**RECORDED DATA:**
▼

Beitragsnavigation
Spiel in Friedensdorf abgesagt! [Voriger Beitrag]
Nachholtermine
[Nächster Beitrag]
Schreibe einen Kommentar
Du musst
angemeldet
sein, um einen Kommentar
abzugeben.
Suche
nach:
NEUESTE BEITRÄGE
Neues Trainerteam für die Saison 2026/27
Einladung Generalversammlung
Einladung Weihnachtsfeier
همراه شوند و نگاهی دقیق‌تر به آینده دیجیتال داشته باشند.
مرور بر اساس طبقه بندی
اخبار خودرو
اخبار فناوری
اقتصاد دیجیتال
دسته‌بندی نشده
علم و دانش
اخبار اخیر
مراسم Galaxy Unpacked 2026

▲
▼

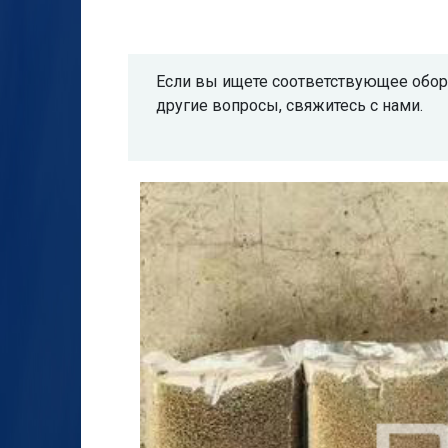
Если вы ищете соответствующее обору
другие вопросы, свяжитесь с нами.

▲
▼

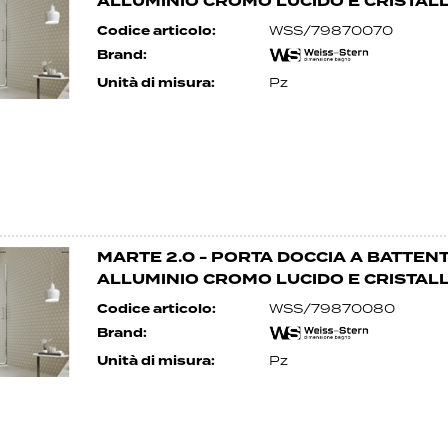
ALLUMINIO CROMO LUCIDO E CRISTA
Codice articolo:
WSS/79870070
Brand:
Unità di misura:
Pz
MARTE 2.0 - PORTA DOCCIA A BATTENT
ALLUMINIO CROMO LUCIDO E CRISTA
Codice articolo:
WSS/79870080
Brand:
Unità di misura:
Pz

▲

**JOB ITEM:** For the listing above, print only the lines starting at the line containing "Schreibe einen Kommentar" and ending at the line containing "Einladung Weihnachtsfeier", exactly, both included.

**SOLUTION:**
Schreibe einen Kommentar
Du musst
angemeldet
sein, um einen Kommentar
abzugeben.
Suche
nach:
NEUESTE BEITRÄGE
Neues Trainerteam für die Saison 2026/27
Einladung Generalversammlung
Einladung Weihnachtsfeier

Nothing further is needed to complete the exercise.